The Futures Industry Association, a Washington, D.C.-based trade group, released its annual report Monday showing that worldwide trading volume of futures and options grew 28% last year to 15 billion contracts.

North America accounted for the largest share - 40% of global volume - growing 33% to 6.14 billion contracts. The Asia-Pacific region came in second, rising 19% to 4.19 billion contracts traded in 2007.

U.S. growth was driven primarily by consolidation. Trading on The Chicago Mercantile Exchange and the Chicago Board of Trade, now combined as the CME Group (NYSE: CME), expanded 27% year-over-year, becoming the world's busiest derivatives mart.

Volume on the Atlanta-based InterContinentalExchange Inc. (NYSE: ICE) ballooned 40% in 2007. ICE now owns three bourses in as many countries.

Commodity product trading burgeoned last year, with agricultural futures and options volume rising 32%. Energy trading increased 29% and dealings in industrial metals grew by 30%. Expansion of electronic trading platforms, increased interest in biofuels and keener interest in commodities among institutional investors all factored into the growth spurt.
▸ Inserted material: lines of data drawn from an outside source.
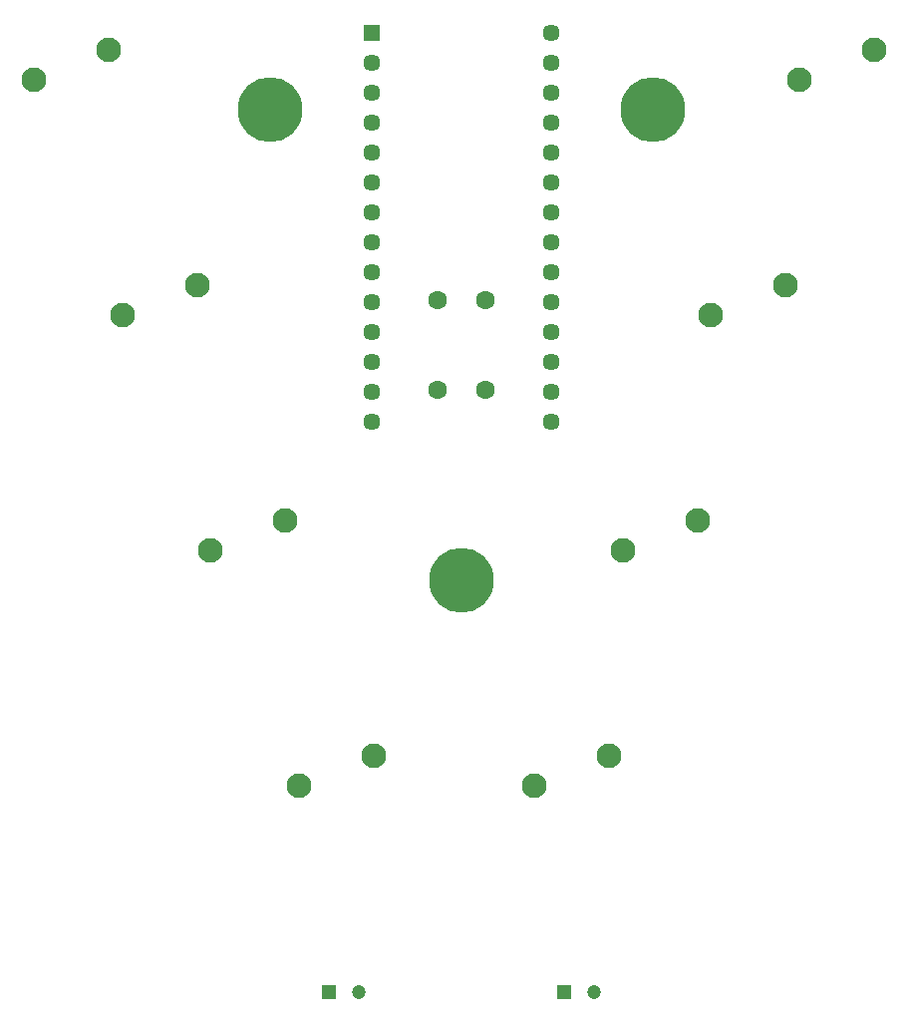
<source format=gts>
%FSLAX33Y33*%
%MOMM*%
%ADD10C,2.0986*%
%ADD11C,0.08*%
%ADD12C,5.5*%
%ADD13C,1.6*%
%ADD14R,1.2X1.2*%
%ADD15C,1.2*%
%ADD16R,1.45X1.45*%
%ADD17C,1.45*%
D10*
%LNtop solder mask_traces*%
%LNtop solder mask component 7ec52513eab4e538*%
G01*
X60040Y25080D03*
X53690Y22540D03*
D11*
X57500Y20000D03*
%LNtop solder mask component f85e328563b2d15e*%
D12*
X31250Y80000D03*
%LNtop solder mask component 43527c7ee55a2564*%
D10*
X25040Y65080D03*
X18690Y62540D03*
D11*
X22500Y60000D03*
%LNtop solder mask component d72f9bfd8d57e7ca*%
D10*
X32540Y45080D03*
X26190Y42540D03*
D11*
X30000Y40000D03*
%LNtop solder mask component 2befe2d6c52f61c3*%
D10*
X75040Y65080D03*
X68690Y62540D03*
D11*
X72500Y60000D03*
%LNtop solder mask component fc323c8432a844fc*%
D10*
X67540Y45080D03*
X61190Y42540D03*
D11*
X65000Y40000D03*
%LNtop solder mask component 1cbee34cdb0d41a6*%
D10*
X17540Y85080D03*
X11190Y82540D03*
D11*
X15000Y80000D03*
%LNtop solder mask component e12a0b81499e0431*%
D10*
X82540Y85080D03*
X76190Y82540D03*
D11*
X80000Y80000D03*
%LNtop solder mask component 9acb38a9a759ea71*%
D12*
X63750Y80000D03*
%LNtop solder mask component 28d3a153ef29f678*%
D13*
X49500Y56190D03*
X49500Y63810D03*
%LNtop solder mask component 15bacbb849e6aa73*%
D14*
X36230Y5000D03*
D15*
X38770Y5000D03*
%LNtop solder mask component 9ee3b852968f6e66*%
D14*
X56230Y5000D03*
D15*
X58770Y5000D03*
%LNtop solder mask component a5ab14b6229aa281*%
D12*
X47500Y40000D03*
%LNtop solder mask component ad6ac8bc52ef453c*%
D16*
X39880Y86510D03*
D17*
X39880Y83970D03*
X39880Y81430D03*
X39880Y78890D03*
X39880Y76350D03*
X39880Y73810D03*
X39880Y71270D03*
X39880Y68730D03*
X39880Y66190D03*
X39880Y63650D03*
X39880Y61110D03*
X39880Y58570D03*
X39880Y56030D03*
X39880Y53490D03*
X55120Y53490D03*
X55120Y56030D03*
X55120Y58570D03*
X55120Y61110D03*
X55120Y63650D03*
X55120Y66190D03*
X55120Y68730D03*
X55120Y71270D03*
X55120Y73810D03*
X55120Y76350D03*
X55120Y78890D03*
X55120Y81430D03*
X55120Y83970D03*
X55120Y86510D03*
%LNtop solder mask component 1999d55fcb4c457c*%
D10*
X40040Y25080D03*
X33690Y22540D03*
D11*
X37500Y20000D03*
%LNtop solder mask component c0f73628fd176817*%
D13*
X45500Y56190D03*
X45500Y63810D03*
M02*
</source>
Volume in precious metals, oddly enough, lagged, as higher volumes in New York's COMEX marketplace were partially offset by declining trade in Tokyo.

Despite this, the Asia-Pacific region appears poised to drive volumes going forward. China hasn't thrown open the doors to its markets to foreign investors, but has still become a big futures player, especially in agriculturals and metals. Most notably, volume on Hong Kong bourses more than doubled in 2007.